Mannheim / lsw Betreuung über digitale Angebote soll das Verlangen nach Drogen mindern und den Ausstieg erleichtern.

Forscher vom Mannheimer Zentralinstitut (ZI) für Seelische Gesundheit wollen jungen Menschen per App den Ausstieg aus der Cannabissucht ­erleichtern. „Wir versuchen die guten Gefühle, die Cannabis ­erzeugt, anders auszulösen“, ­erläuterte ZI-Abteilungsleiter ­Ulrich Reininghaus. Ziel sei, durch ein niederschwelliges Angebot Selbstakzeptanz und Achtung der eigenen Gefühle zu stärken und schließlich die toxische Substanz abzusetzen.

Für die von Reininghaus geleitete Studie werden 30 Probanden im Alter von 14 bis 25 Jahren ­gesucht. Sie müssen Cannabis wöchentlich konsumieren und als „digital natives“, als mit digitalen Angeboten aufgewachsene Menschen, Zugang zu neuen Medien haben. In den Blick genommen wird der Teufelskreis von Stimmung, Suchtdruck und Konsum.

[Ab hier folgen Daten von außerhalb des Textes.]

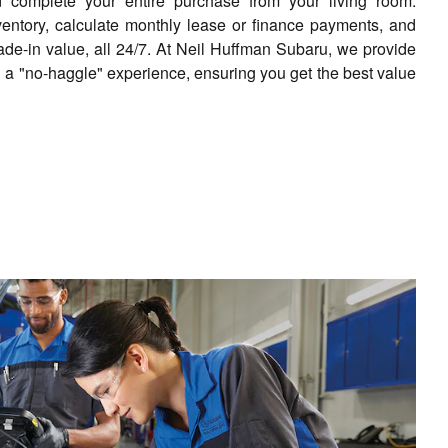
complete your entire purchase from your living room.
ventory, calculate monthly lease or finance payments, and
rade-in value, all 24/7. At Neil Huffman Subaru, we provide
 a "no-haggle" experience, ensuring you get the best value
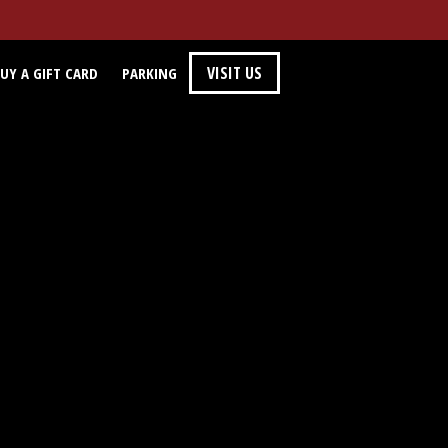
VISIT US
UY A GIFT CARD
PARKING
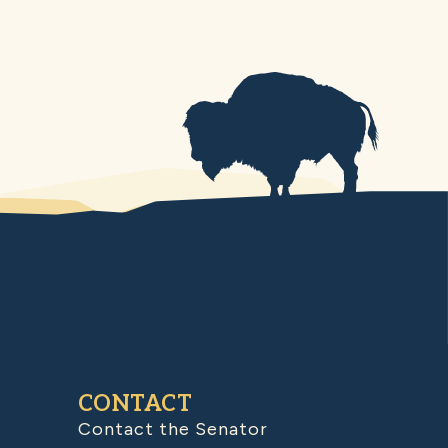
CONTACT
Contact the Senator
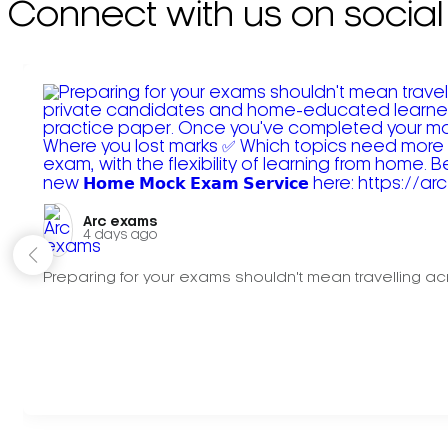
Connect with us on social
Arc exams️
4 days ago
Preparing for your exams shouldn't mean travelling acr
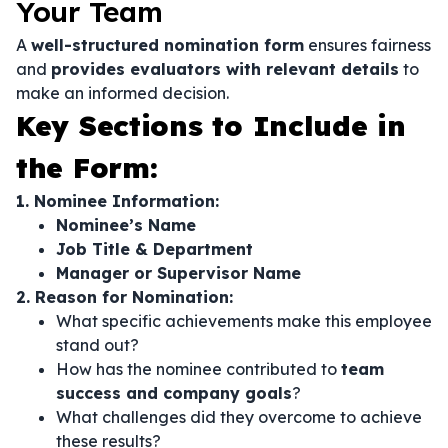
Your Team
A
well-structured nomination form
ensures fairness
and
provides evaluators with relevant details
to
make an informed decision.
Key Sections to Include in
the Form:
1. Nominee Information:
Nominee’s Name
Job Title & Department
Manager or Supervisor Name
2. Reason for Nomination:
What specific achievements make this employee
stand out?
How has the nominee contributed to
team
success and company goals
?
What challenges did they overcome to achieve
these results?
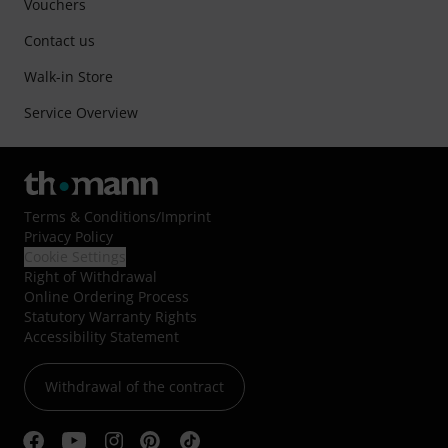
Vouchers
Contact us
Walk-in Store
Service Overview
Terms & Conditions
/
Imprint
Privacy Policy
Cookie Settings
Right of Withdrawal
Online Ordering Process
Statutory Warranty Rights
Accessibility Statement
Withdrawal of the contract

Die Abstinenz von dem aus Hanf gewonnenen Suchtmittel ist dem Public-Health-Wissenschaftler wichtig, weil sich bei jungen Menschen durch den Cannabismissbrauch das Psychose-Risiko enorm erhöht: Bei täglichem ­Gebrauch hochdosierten Marihuanas ist die Wahrscheinlichkeit, psychisch zu erkranken, vier Mal höher als bei Nicht-Konsumenten. 25 Prozent aller Psychotiker gebrauchen Substanzen, vor ­a­llem Cannabis.

Psychosen gehen einher mit Denk- und Konzentrationsstörungen, mit dem Hören von Stimmen und Verfolgungswahn. „Die Folgen sind Rückzug und Isolation, Arbeitslosigkeit und Frühverrentung“, sagte Reininghaus. Oft seien die Familie und die gemeindepsychiatrische Versorgung die einzigen Anker für die Kranken.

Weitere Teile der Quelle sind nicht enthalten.